#### EXCERPT:
Islam Bidov

Personal information
- Full name: Islam Anatolyevich Bidov
- Date of birth: 7 January 1987 (age 38)
- Height: 1.77 m (5 ft 9+1⁄2 in)
- Position(s): Forward/Midfielder

Senior career*
- Years: Team / Apps / (Gls)
- 2005: PFC Spartak-2 Nalchik
- 2005–2009: PFC Spartak Nalchik / 0 / (0)
- 2008–2009: → FC Sheksna Cherepovets (loan) / 41 / (8)
- 2010–2011: FC Dynamo Stavropol / 30 / (4)
- 2011: FC Sheksna Cherepovets / 9 / (0)
- 2013: FC Spartak Gelendzhik
- 2015–2016: FC Druzhba Maykop / 7 / (0)

= Islam Bidov =

Russian footballer

Islam Anatolyevich Bidov (Ислам Анатольевич Бидов; born 7 January 1987) is a former Russian professional football player.

==Club career==
He made his debut for PFC Spartak Nalchik on 22 June 2005 in a Russian Cup game against FC Fakel Voronezh. He made 3 appearances for Spartak in Russian Cup overall.

#### PROBLEMS AND TASKS:
1 > In the Islam Bidov profile, which team did Bidov face in his debut for PFC Spartak Nalchik?
2 > Update the Islam Bidov profile by writing it out again starting at "Senior career*" and ending at "Stavropol / 30 / (4)", with "loan" changed to "transfer".

#### PROVIDED INFORMATION:
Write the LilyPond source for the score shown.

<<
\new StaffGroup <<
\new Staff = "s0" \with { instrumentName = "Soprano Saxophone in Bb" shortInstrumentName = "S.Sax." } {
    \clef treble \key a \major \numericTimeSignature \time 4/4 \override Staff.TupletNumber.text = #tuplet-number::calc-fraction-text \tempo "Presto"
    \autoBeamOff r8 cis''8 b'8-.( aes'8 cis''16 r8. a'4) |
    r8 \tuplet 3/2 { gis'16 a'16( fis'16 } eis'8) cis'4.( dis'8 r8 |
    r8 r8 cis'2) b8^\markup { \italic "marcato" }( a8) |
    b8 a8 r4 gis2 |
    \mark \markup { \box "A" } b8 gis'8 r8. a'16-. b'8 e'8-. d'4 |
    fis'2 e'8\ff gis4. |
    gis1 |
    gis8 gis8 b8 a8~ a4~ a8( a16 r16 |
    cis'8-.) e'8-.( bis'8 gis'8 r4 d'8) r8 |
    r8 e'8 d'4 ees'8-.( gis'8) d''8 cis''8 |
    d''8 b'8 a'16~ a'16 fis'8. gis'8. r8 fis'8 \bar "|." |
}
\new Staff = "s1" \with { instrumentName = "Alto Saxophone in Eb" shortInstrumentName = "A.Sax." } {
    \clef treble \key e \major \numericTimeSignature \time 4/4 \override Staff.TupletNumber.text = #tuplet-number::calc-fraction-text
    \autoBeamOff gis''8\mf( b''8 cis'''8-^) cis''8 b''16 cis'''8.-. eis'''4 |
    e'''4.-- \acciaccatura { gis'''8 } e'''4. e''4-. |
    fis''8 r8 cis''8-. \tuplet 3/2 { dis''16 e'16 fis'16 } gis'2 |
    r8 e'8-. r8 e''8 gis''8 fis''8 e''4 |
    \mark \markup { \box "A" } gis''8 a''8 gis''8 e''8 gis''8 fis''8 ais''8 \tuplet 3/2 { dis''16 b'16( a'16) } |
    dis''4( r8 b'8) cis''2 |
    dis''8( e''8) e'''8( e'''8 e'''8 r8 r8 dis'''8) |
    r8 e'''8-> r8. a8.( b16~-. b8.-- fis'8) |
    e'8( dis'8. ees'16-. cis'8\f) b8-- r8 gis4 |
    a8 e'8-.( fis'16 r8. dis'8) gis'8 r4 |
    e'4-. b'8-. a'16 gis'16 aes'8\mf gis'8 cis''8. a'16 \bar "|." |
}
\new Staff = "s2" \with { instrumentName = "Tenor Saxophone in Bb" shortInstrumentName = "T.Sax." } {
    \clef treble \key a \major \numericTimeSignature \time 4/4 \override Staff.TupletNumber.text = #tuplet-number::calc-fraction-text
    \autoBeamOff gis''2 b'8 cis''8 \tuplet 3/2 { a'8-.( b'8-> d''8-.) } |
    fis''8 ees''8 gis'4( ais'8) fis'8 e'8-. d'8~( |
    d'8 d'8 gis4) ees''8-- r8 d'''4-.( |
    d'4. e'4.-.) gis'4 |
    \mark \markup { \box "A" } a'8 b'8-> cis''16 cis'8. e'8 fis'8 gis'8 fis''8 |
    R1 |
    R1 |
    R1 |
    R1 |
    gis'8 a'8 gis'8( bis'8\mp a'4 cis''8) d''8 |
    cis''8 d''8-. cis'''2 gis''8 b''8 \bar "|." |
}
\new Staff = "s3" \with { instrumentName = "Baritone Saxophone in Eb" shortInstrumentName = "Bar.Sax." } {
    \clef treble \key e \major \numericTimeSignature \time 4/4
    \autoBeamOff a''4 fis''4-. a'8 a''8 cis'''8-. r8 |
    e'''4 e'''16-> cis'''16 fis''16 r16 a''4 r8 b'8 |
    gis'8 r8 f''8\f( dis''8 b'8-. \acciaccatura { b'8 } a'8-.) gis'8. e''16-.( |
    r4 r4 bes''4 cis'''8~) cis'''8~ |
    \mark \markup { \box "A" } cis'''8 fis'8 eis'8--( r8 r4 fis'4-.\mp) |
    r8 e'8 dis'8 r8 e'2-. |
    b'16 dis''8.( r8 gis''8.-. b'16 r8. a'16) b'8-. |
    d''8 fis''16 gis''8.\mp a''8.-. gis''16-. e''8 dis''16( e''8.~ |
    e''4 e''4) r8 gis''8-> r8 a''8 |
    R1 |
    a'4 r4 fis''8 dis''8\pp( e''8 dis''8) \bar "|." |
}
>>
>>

#### ANSWERS:
1 > FC Fakel Voronezh

2 >
Senior career*
- Years: Team / Apps / (Gls)
- 2005: PFC Spartak-2 Nalchik
- 2005–2009: PFC Spartak Nalchik / 0 / (0)
- 2008–2009: → FC Sheksna Cherepovets (transfer) / 41 / (8)
- 2010–2011: FC Dynamo Stavropol / 30 / (4)